Dr. Enrique Sánchez Costa
Cuando Jane Austen publicó su novela más célebre, Orgullo y prejuicio (1813), el Romanticismo ya había eclosionado en Europa. Y una romántica como Charlotte Brontë criticaría en 1848 la novela, comparándola con un “retrato de un rostro corriente, un jardín bien cercado y cuidado, con lindes definidas y flores delicadas. […] No me gustaría vivir con sus damas y caballeros, en sus casas elegantes pero cerradas”. El Romanticismo celebra la imaginación, la pasión desbocada, el infinito. En cambio, Austen, como Sócrates, vincula la felicidad a la virtud, y esta al dominio sobre las pasiones.

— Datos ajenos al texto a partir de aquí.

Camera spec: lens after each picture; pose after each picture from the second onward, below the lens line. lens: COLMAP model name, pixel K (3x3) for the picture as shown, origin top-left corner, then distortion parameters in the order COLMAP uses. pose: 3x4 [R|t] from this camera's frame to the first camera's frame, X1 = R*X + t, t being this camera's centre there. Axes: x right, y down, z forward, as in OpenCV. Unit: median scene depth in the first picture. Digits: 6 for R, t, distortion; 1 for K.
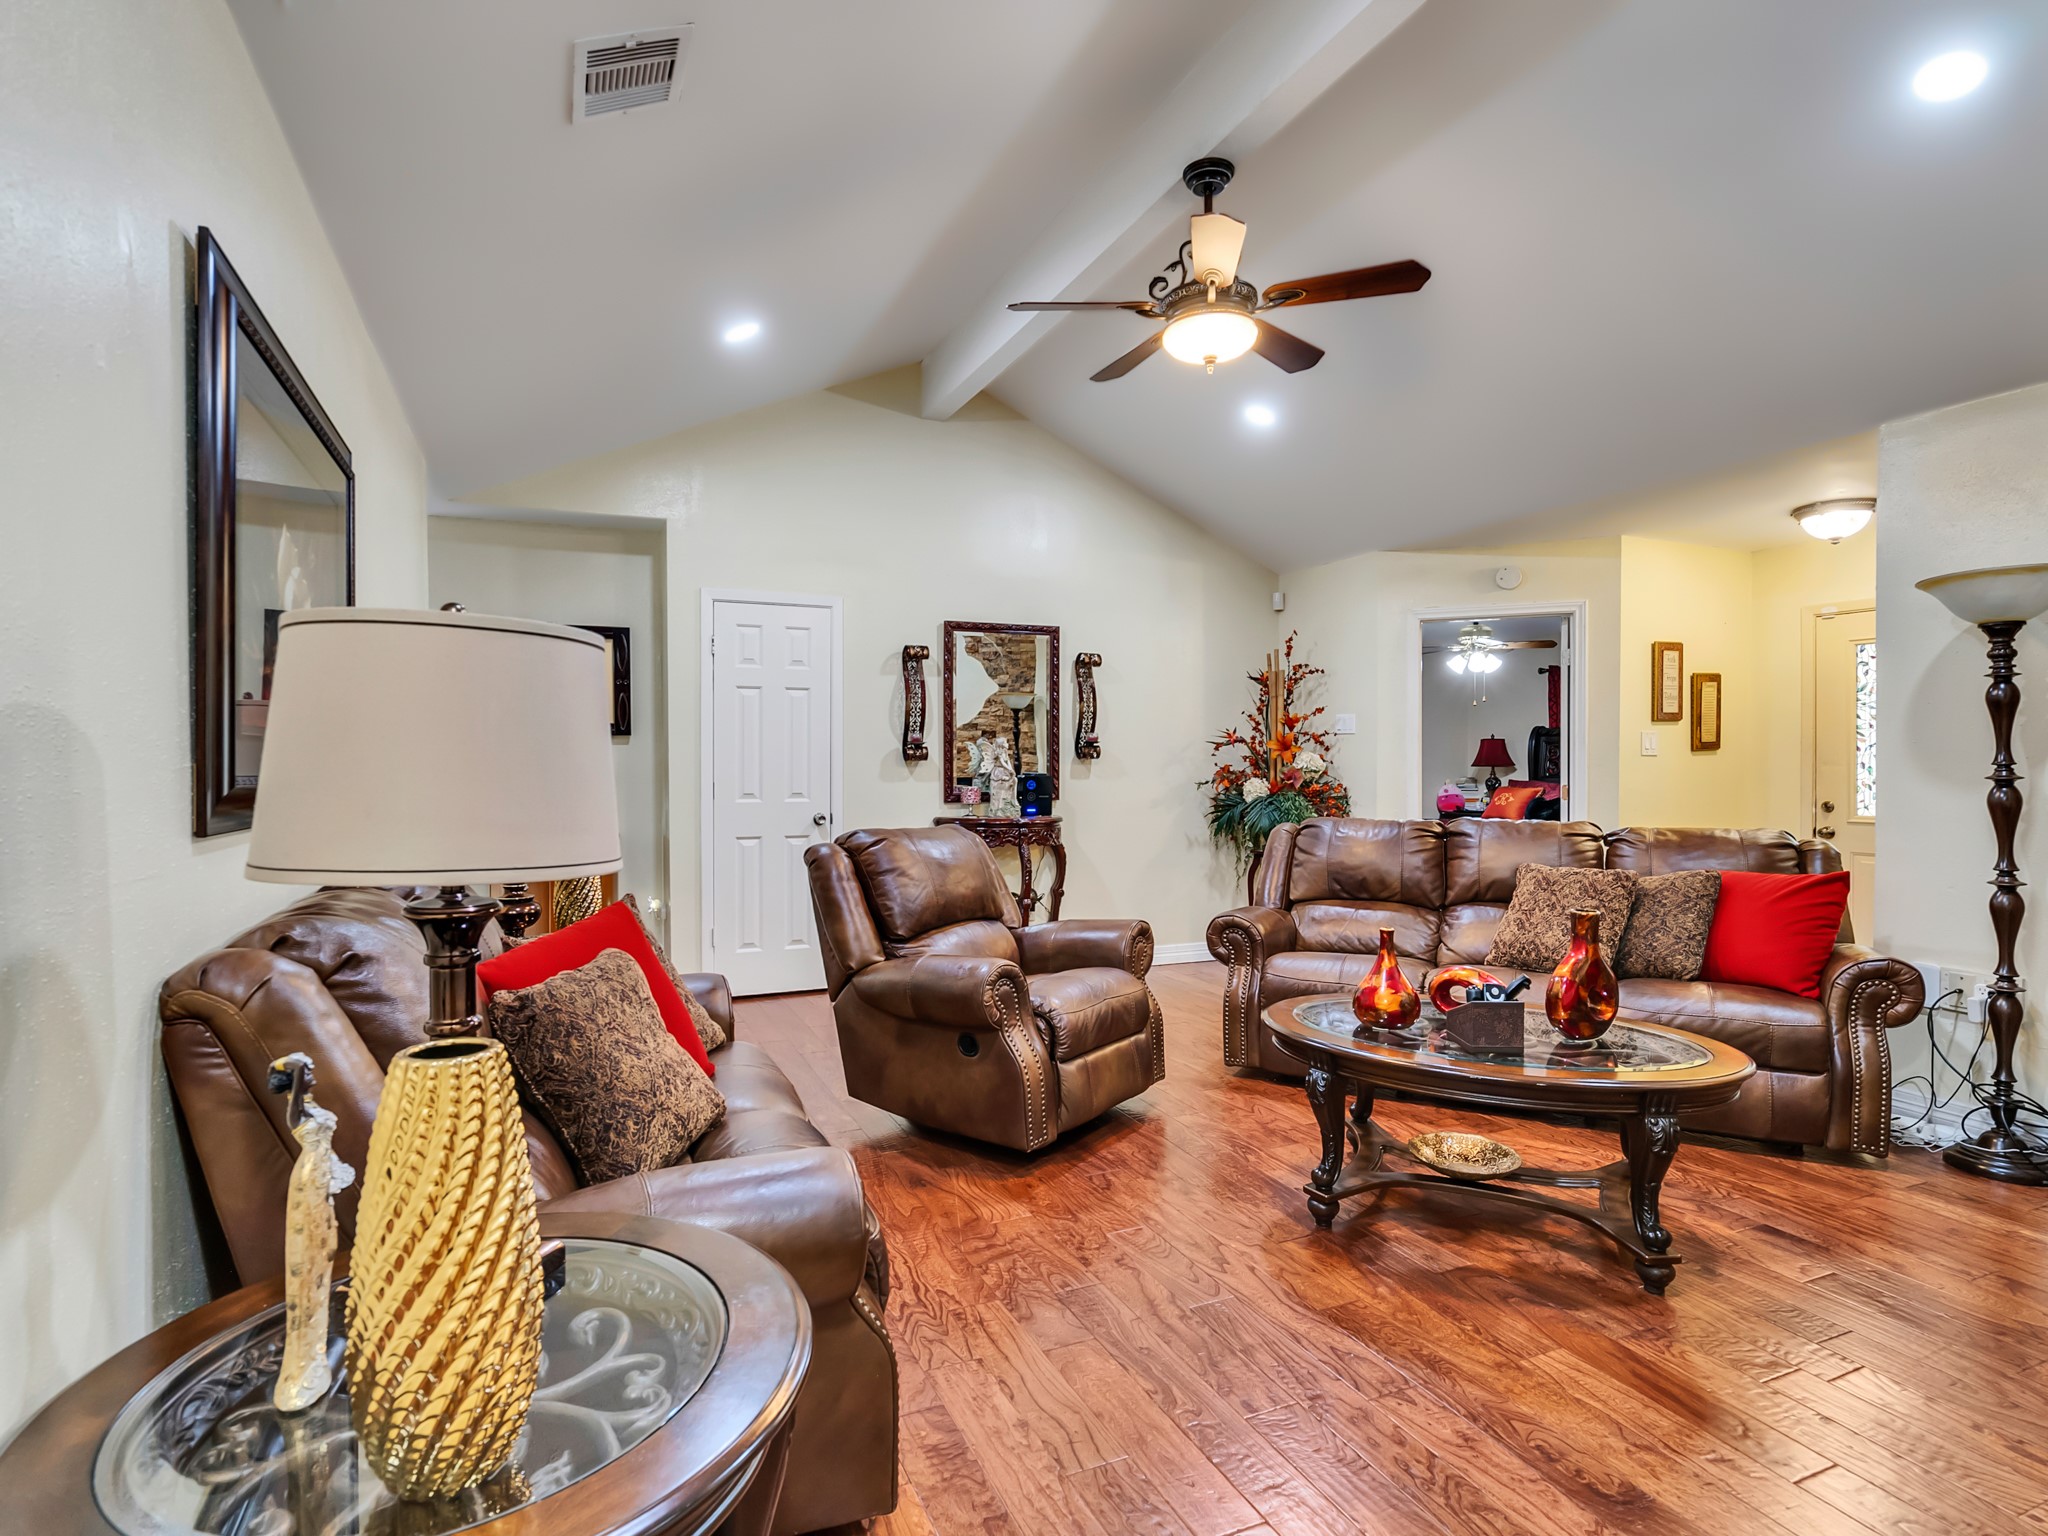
lens RADIAL K [[1051.8, 0, 1016.6], [0, 1051.8, 765.7], [0, 0, 1]] dist [-0.002978, 0.002449]
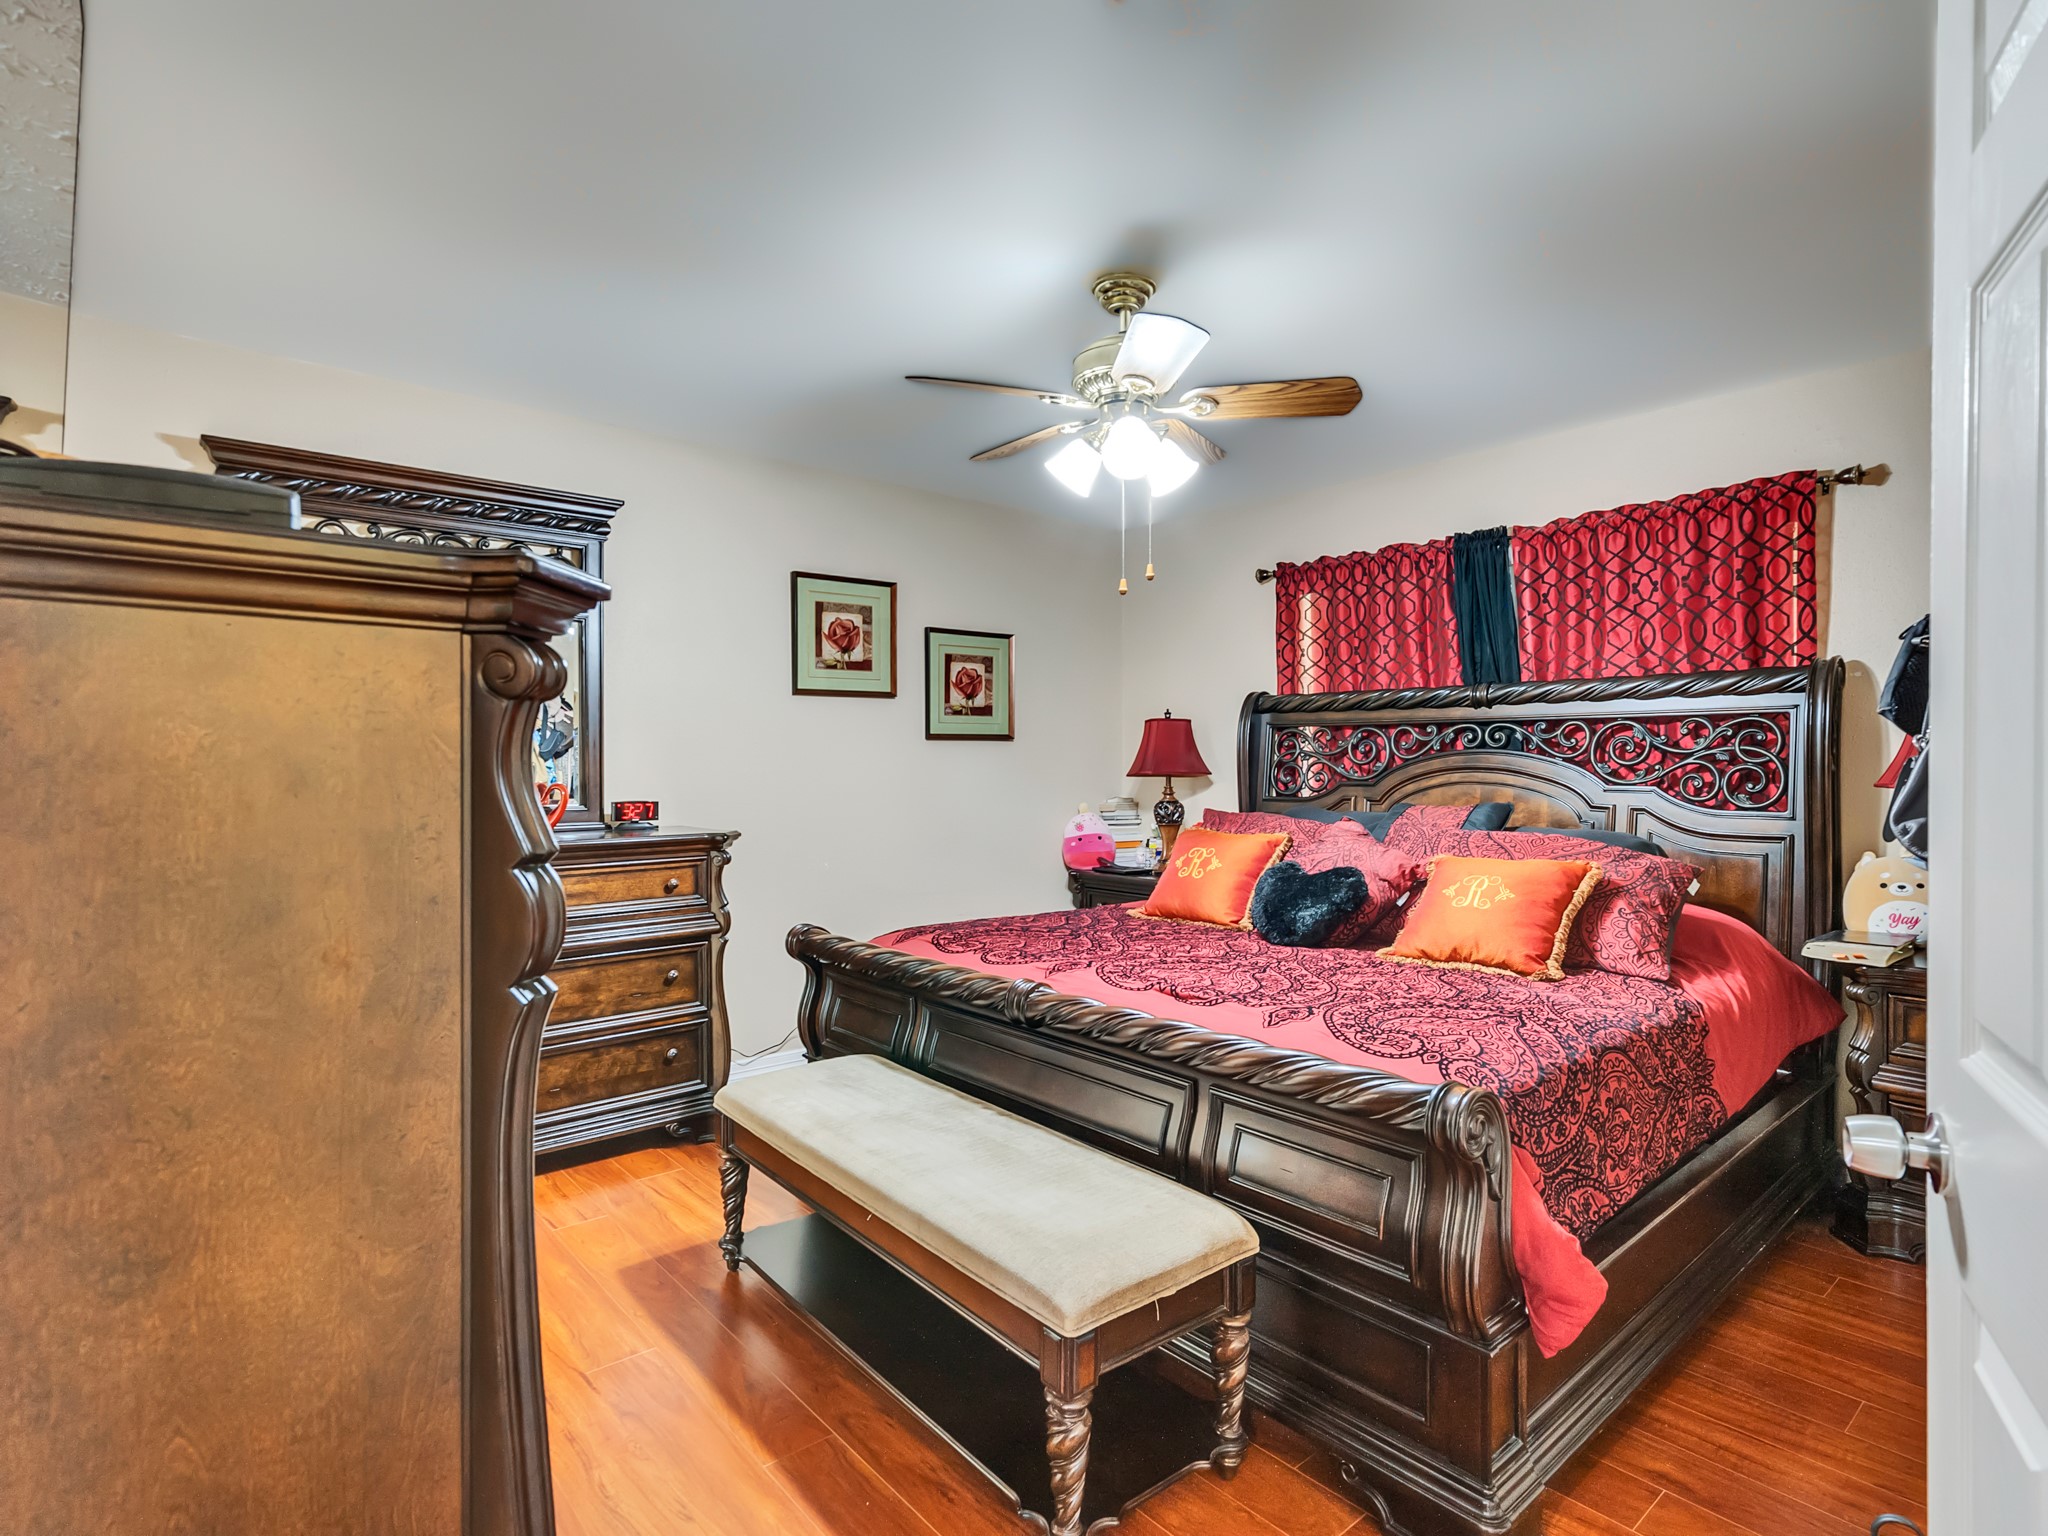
lens RADIAL K [[1051.8, 0, 1006.0], [0, 1051.8, 767.0], [0, 0, 1]] dist [-0.002978, 0.002449]
pose [[0.960592, 0.000012, 0.277961, 0.431914], [-0.000089, 1.000000, 0.000265, -0.006514], [-0.277961, -0.000280, 0.960592, 0.972550]]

En un principio, Austen se planteó titular su novela “Primeras impresiones”. Son esas primeras impresiones, a menudo pasionales, las que conducen a la decisión imprudente o al juicio prematuro: al prejuicio. De lo primero es ejemplo el señor Bennet, padre de Elizabeth y de sus cuatro hermanas. Es un hombre culto y perspicaz que, “cautivado por la juventud y la belleza, así como por la apariencia de buen humor que estas normalmente conllevaban, se había casado con una mujer cuya falta de inteligencia y de refinamiento habían apagado muy pronto el amor que sentía por ella”. Será un padre ausente, refugiado en sus libros y apático ante la ruina económica que acecha a la familia.
Solo un buen matrimonio salvaría a las hijas de un futuro de privaciones. Jane, la primera hija, atrae a Mr. Bingley por su belleza y dulzura. Aunque solo Elizabeth, la segunda hija, podrá con su brillantez y elocuencia asegurar el futuro de la familia. Para ello, eso sí, deberá desactivar su prejuicio sobre Mr. Darcy: un caballero apuesto, rico y orgulloso, que ha pronunciado un comentario desdeñoso sobre ella. Esa primera impresión negativa condicionará su apreciación del “verdadero carácter” del caballero. Ya Francis Bacon había advertido en 1620 sobre “el influjo de la voluntad y de los afectos” sobre el razonamiento, pues “el hombre cree que es verdad aquello que prefiere”. Y Elizabeth prefiere creer indigno al hombre que la ha criticado. Así se lo confiesa a una amiga: “¡Encontrar encantador a un hombre a quien se ha decidido odiar! No me desees semejante castigo”.
No acontece en la novela nada extraordinario. Solo bailes, chismes y cortejos. Lo que deslumbra es la finura de la autora para explorar la sensibilidad y la mente de sus personajes. No cuenta: muestra. Y lo hace a través de diálogos saturados de matices, donde cada palabra es reveladora. Austen es, en su filosofía, clásica: ensalza el autoconocimiento y la virtud, como justo medio aristotélico. Elizabeth, cuando descubre el verdadero carácter de Mr. Darcy, se reprocha: “He cortejado el prejuicio y la ignorancia, y he ahuyentado la razón en lo que se refería a cualquiera de ambos. Es como si hasta ahora no me hubiese conocido a mí misma”. Y, al mismo tiempo, Elizabeth encarna el ideal de heroína moderna: autónoma, inteligente e ingeniosa. Una mujer que, frente a un entorno que intenta domesticarla, exhibe su voz, su criterio, su independencia.